EPA Asked to Update 30-Year-Old Sewage Standards for Ships
Posted Apr. 28, 2009 / Posted by: Nick Berning
FOR IMMEDIATE RELEASE CONTACT: Marcie Keever (415) 544-0790, ext. 223 Nick Berning, (202) 222-0748
Outdated rules allow dumping of inadequately treated sewage from cruise ships and other large ocean-going vessels
SAN FRANCISCO—Friends of the Earth issued a petition to the U.S. Environmental Protection Agency today requesting that the EPA update standards governing sewage dumping from large ships. The environmental group said current vessel sewage discharge standards that allow the use of 30-year-old technology are outdated and fail to protect water quality, and that far better treatment technology exists and has been in use in some cruise ships for years.
The petition was drafted for Friends of the Earth by the Kathy and Steve Berman Environmental Law Clinic at the University of Washington School of Law.
“The EPA itself acknowledged, almost nine years ago, that current ‘standards … may no longer be sufficiently stringent in light of available new technologies,’” said Marcie Keever, Clean Vessels Campaign Director at Friends of the Earth. “Not only are these standards outdated, but the treatment systems tested by the EPA did not meet even the EPA’s extremely outmoded criteria. We are hopeful that, under a new administration, the EPA will finally compel all large ships, especially cruise ships, dumping waste in U.S. waters to use better technology. We would like vessel sewage standards brought into the 21st century.”
In recent years, the pollution of U.S. coastal waters and oceans has led to public beach closings, shellfish bed contamination, dead zones, and permanent damage to coral reefs and other marine ecosystems.

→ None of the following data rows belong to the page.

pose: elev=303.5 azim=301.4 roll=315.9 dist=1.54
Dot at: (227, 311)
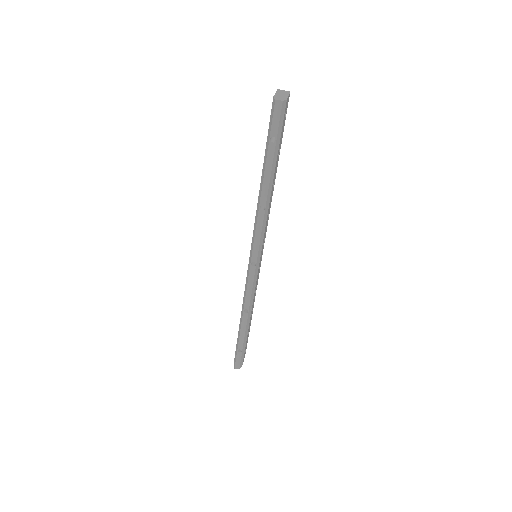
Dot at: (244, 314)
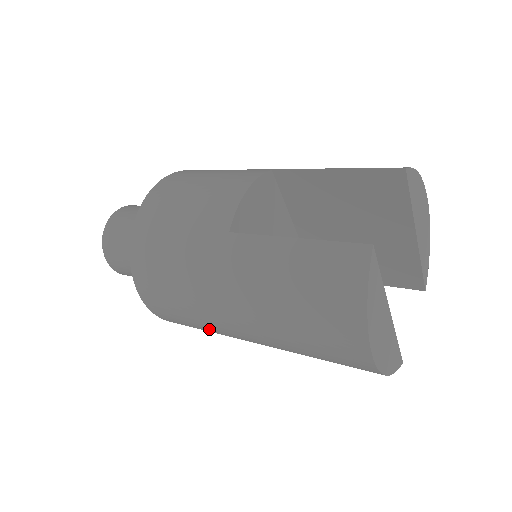
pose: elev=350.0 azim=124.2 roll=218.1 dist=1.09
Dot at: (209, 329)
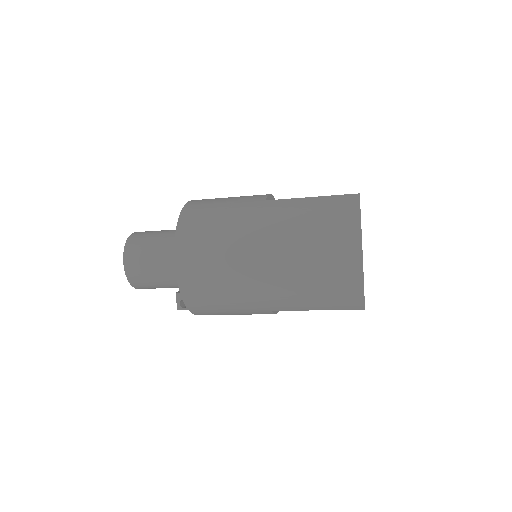
Dot at: (228, 276)
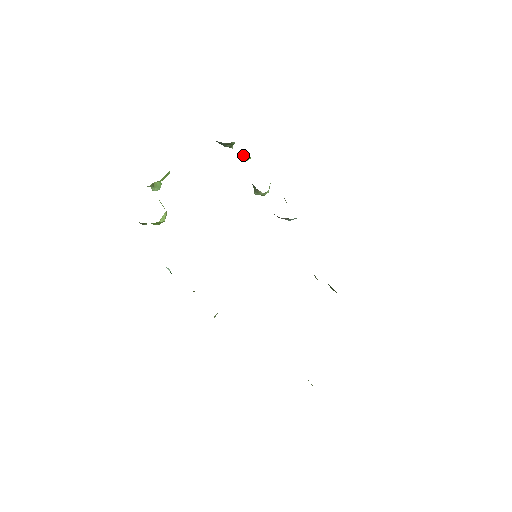
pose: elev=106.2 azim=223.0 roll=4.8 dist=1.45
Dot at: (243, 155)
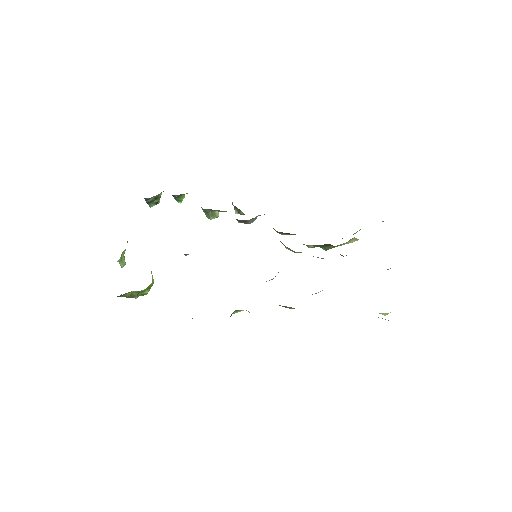
Dot at: (176, 199)
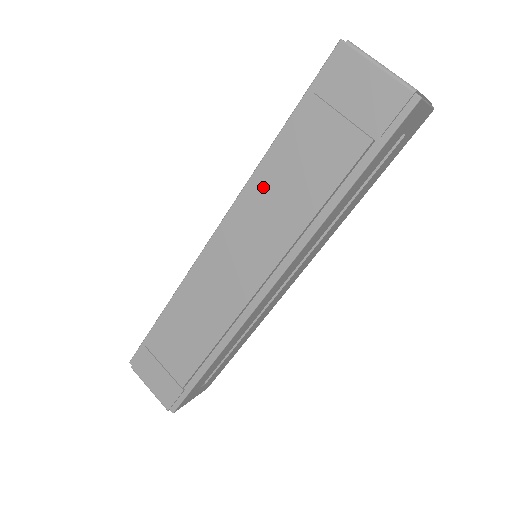
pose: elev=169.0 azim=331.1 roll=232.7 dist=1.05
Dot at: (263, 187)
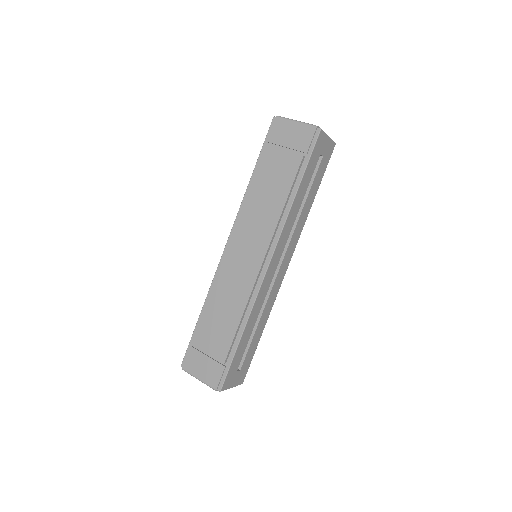
Dot at: (250, 203)
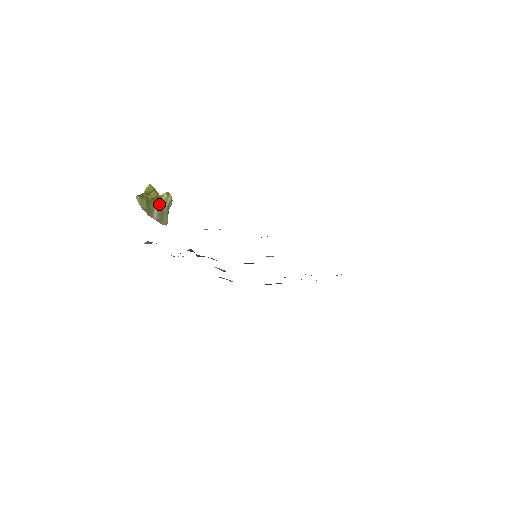
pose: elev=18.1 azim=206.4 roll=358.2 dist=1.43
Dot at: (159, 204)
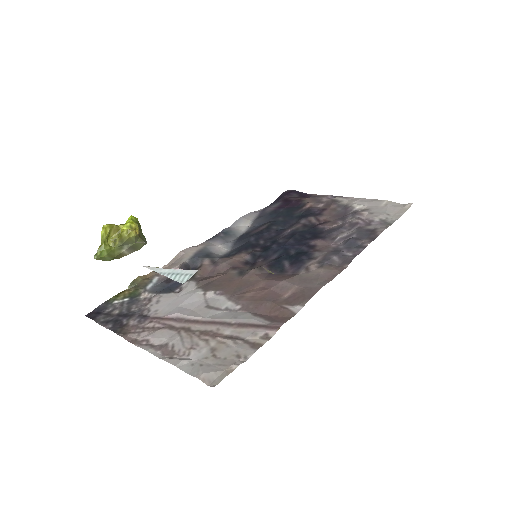
Dot at: (124, 244)
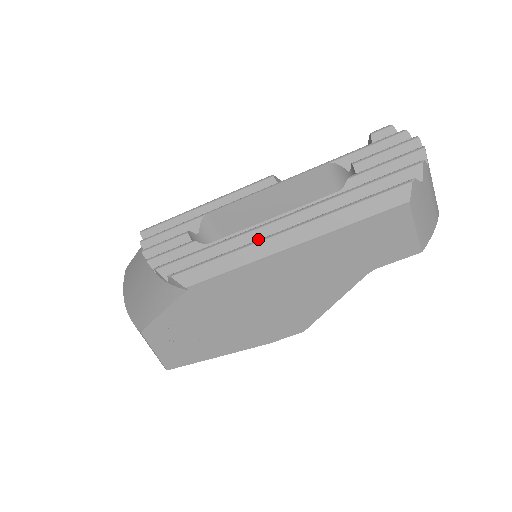
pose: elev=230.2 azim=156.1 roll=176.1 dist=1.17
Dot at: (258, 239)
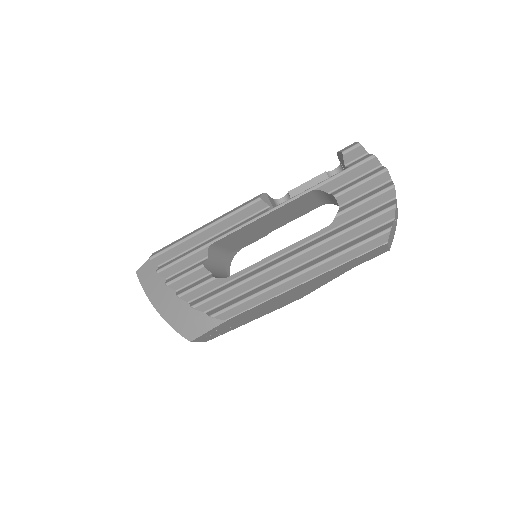
Dot at: (272, 275)
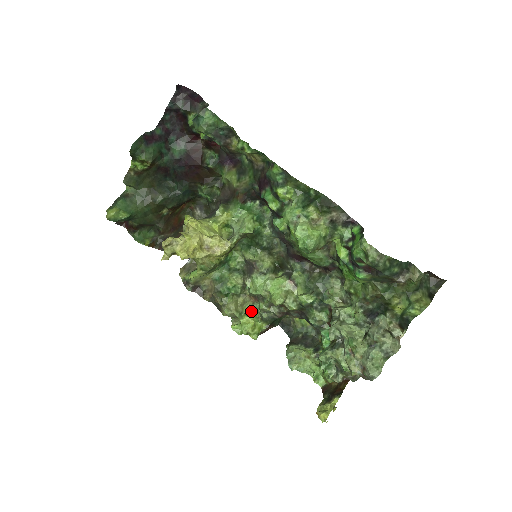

Sewage discharges from cruise ships and large ocean-going vessels endanger marine environments and public health because they release disease-causing microorganisms, viruses and excessive levels of nutrients. A single large cruise ship on a one-week voyage can generate over 200,000 gallons of raw sewage, which can end up being dumped untreated or without adequate treatment into U.S. waters.

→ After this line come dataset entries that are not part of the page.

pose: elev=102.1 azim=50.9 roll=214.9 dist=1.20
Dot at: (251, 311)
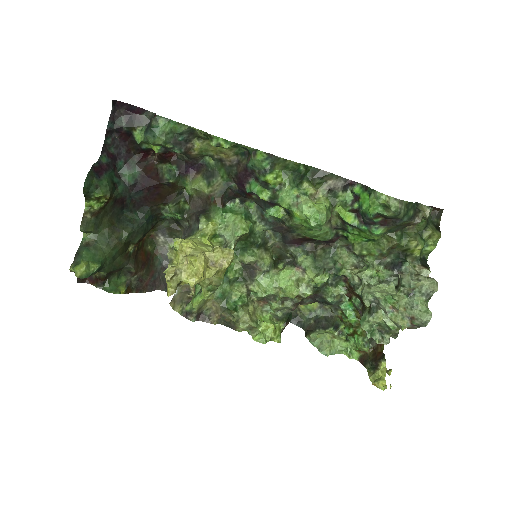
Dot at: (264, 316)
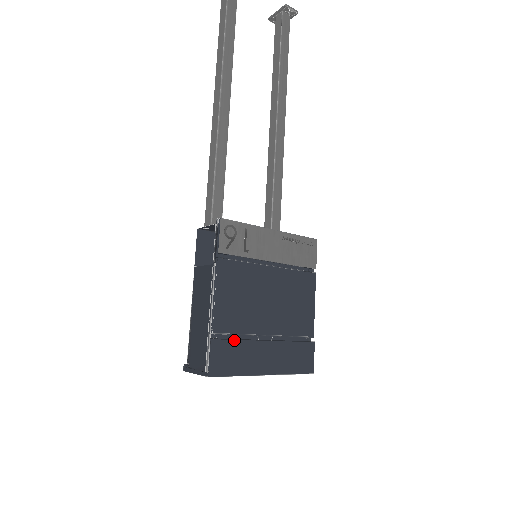
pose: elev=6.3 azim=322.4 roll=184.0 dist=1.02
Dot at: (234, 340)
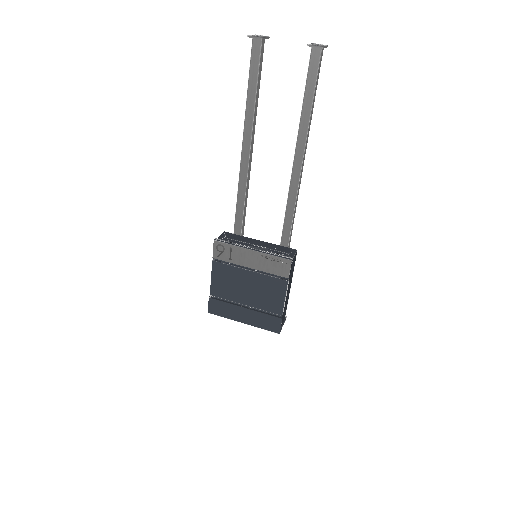
Dot at: (223, 301)
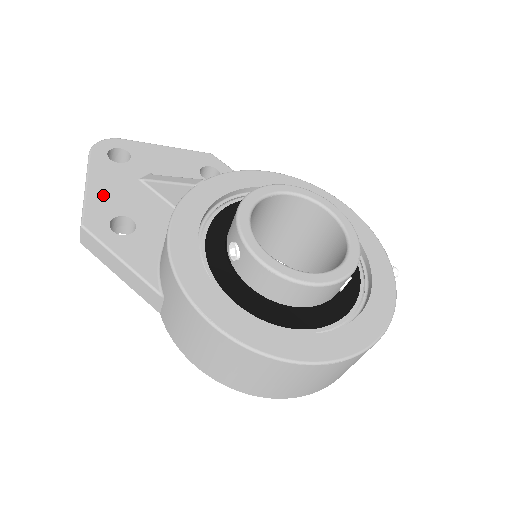
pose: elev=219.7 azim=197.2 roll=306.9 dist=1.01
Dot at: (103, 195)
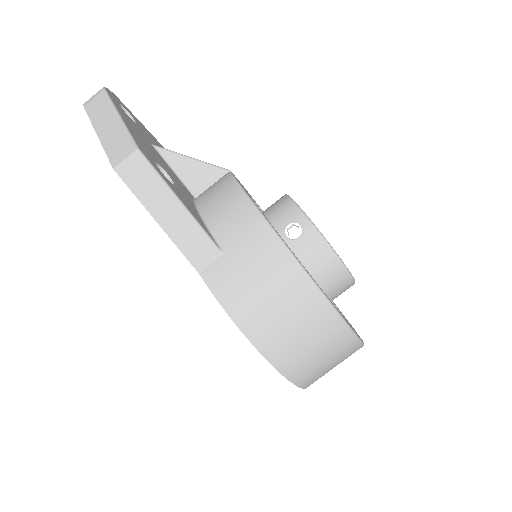
Dot at: (137, 136)
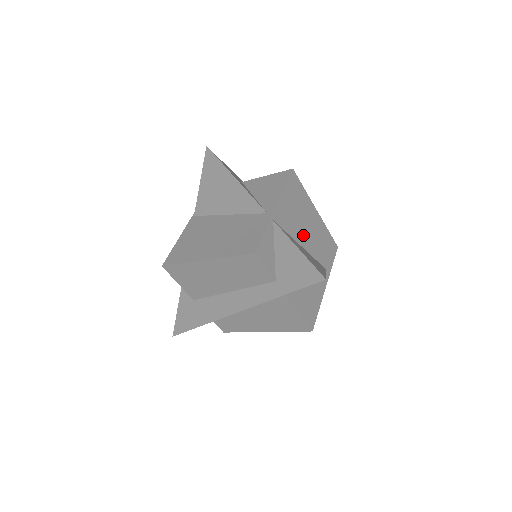
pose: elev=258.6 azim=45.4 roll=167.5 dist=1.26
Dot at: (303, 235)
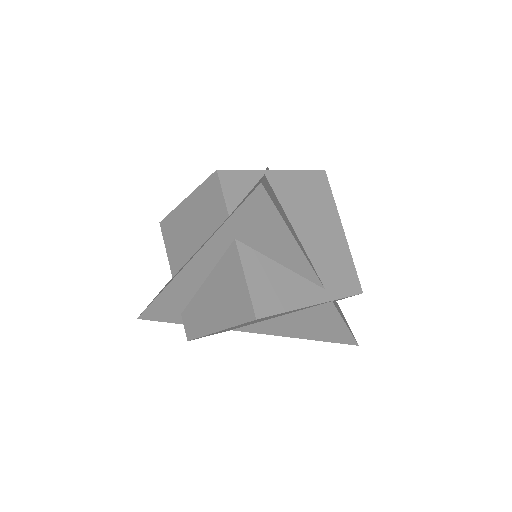
Dot at: (305, 226)
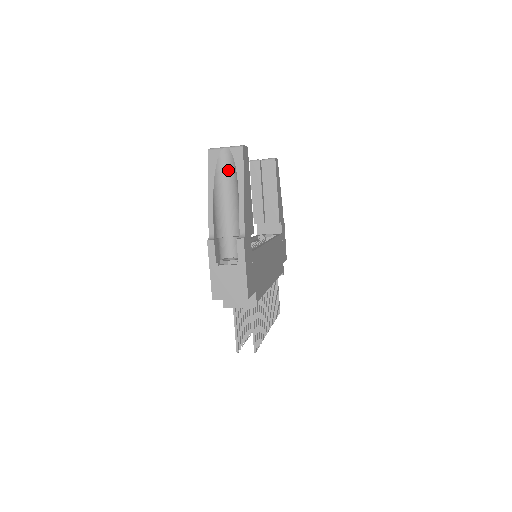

The Clean Water Act requires all ships with onboard toilets to install certified sanitation devices; large ships must treat sewage prior to discharge only when they are within three nautical miles of U.S. shores. In addition to treating sewage, sanitation devices can hold untreated sewage for onshore pump-out or for dumping after the ship has traveled more than three nautical miles from shore. “Type II” marine sanitation devices are the most common type of sanitation devices used on cruise ships and other vessels with large volumes of sewage and other human wastewater.
Although current standards require Type II devices to reduce fecal coliform bacteria counts to no greater than 200 fecal coliform bacteria per 100 milliliters, “EPA data indicate that the fecal coliform bacteria concentration in discharges from cruise ships with Type II devices can exceed the EPA’s limits by over 10,000 times,” said Keever. “This level of noncompliance is unacceptable when new technology is available. Newer, advanced wastewater treatment systems generally improve treatment and disinfection compared to traditional Type II devices. Indeed, this cleaner technology is already in use in 40 percent of the U.S. cruise ship fleet, and there’s no reason the other 60 percent shouldn’t also meet this standard,” said Keever.
Friends of the Earth (www.foe.org) is the U.S. voice of the world’s largest grassroots environmental network, with member groups in 70 countries. Since 1969, Friends of the Earth has been at the forefront of high-profile efforts to create a more healthy, just world.